Saturday, June 19, 2004

Why GMAIL is the Devil

It has been said that the devil will come in a form so attractive that you would not be able to resist it... and so came Gmail.

I am a Gmail user but I think that Gmail is the devil :). Here are a few thoughts (that you probably have thought of too) and crack-pot theories about Gmail and paths to its world-domination plans, in random order:

1) Gmail might be secretly forming a Friendster-like chain via its "Invite a friend to try Gmail" scheme. Since a person would only have limited invites that person would definitely invite those who are particularly close to him/her (be it business-wise or relationship-wise). Before we know it Gmail/Google has already formed a veritable (and more reliable) internet users chain, starting from the geekest of the geeks (us), down to the most ungeek (probably the last that will receive a sign up invite for Gmail, that will be my 3rd grandmother -- yes I have one).

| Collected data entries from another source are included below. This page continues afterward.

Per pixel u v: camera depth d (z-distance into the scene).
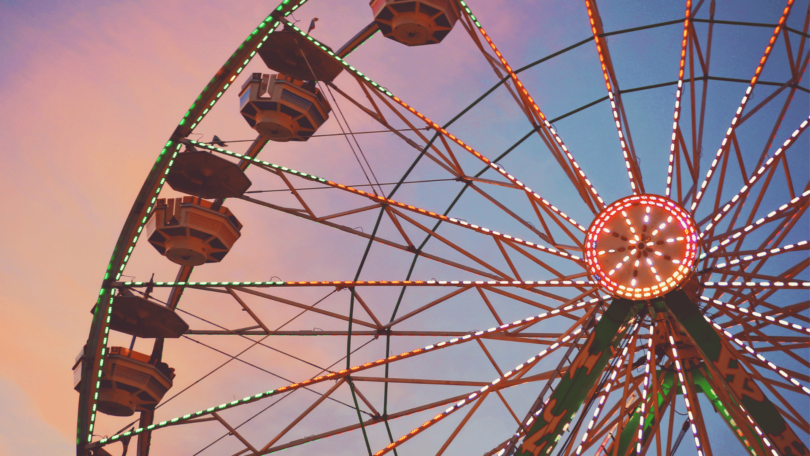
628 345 18.83
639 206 18.61
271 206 24.89
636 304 18.44
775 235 22.50
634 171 21.11
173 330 25.48
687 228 18.19
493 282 20.62
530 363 19.06
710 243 20.42
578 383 18.28
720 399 20.17
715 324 18.30
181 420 21.41
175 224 25.12
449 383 22.14
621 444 21.55
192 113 21.98
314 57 25.73
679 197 21.86
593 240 18.75
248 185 24.98
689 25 21.69
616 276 18.38
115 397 24.78
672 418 20.44
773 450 17.05
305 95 25.81
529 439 18.17
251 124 26.70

2) Will our emails be publicly searchable in the future? Haha! A very remote possibility but since they already have the infrastructure it is just a matter of some big guy at Google going nuts and adding another option "Search emails" to the current roster of "Search Photos, Answers, News..." available to everyone.

3) What's in an email search? Your identity :)
Gmail is trying out a usability experiment that, for me, encourages email users to not be organized and instead to just search, search and search. While their concept of "labels" act as folders too, the ultimate goal is to let the user search (no sort order facility is present within the labels, you cannot sort by subject or name, default sort is date, I think). We have to search because searching triggers their relevant ads program (the ads that appear on the right side) and they earn more more more money.

While I agree that yes, they have to earn their part of the deal for providing us with our 1GB share of space and service, I do not agree with being "identified" with the search. Searching pays them more money (rather than just clicking the emails) now because they have the "Searcher" identified now (as opposed to searching without log-in on the Google.com website, at least with this we are only identified to their service as IP addresses, but hell now we are identified with: IP address, email address, connections, emails, keywords indexed from our emails, email searches!)


UNSOLICITED TIPS FROM THE PARANOID CYBER-SLAVE

1) Never use it for business or legal/corporate transactions, I trust Yahoo or Hotmail more than Gmail ("the devil"), so use those instead if you really have no other email accounts.

2) If you will be storing VERY personal emails, make sure it is not in a Gmail account that reflects your name or a part of your real name ("mypoohbear@gmail.com" would be awesome!).

3) Or use Gmail wisely, have your dozen list subscriptions to fall into your Gmail account. These mails can take the bulk of your .PST files in Outlook, so just use Gmail for lists (like this one!).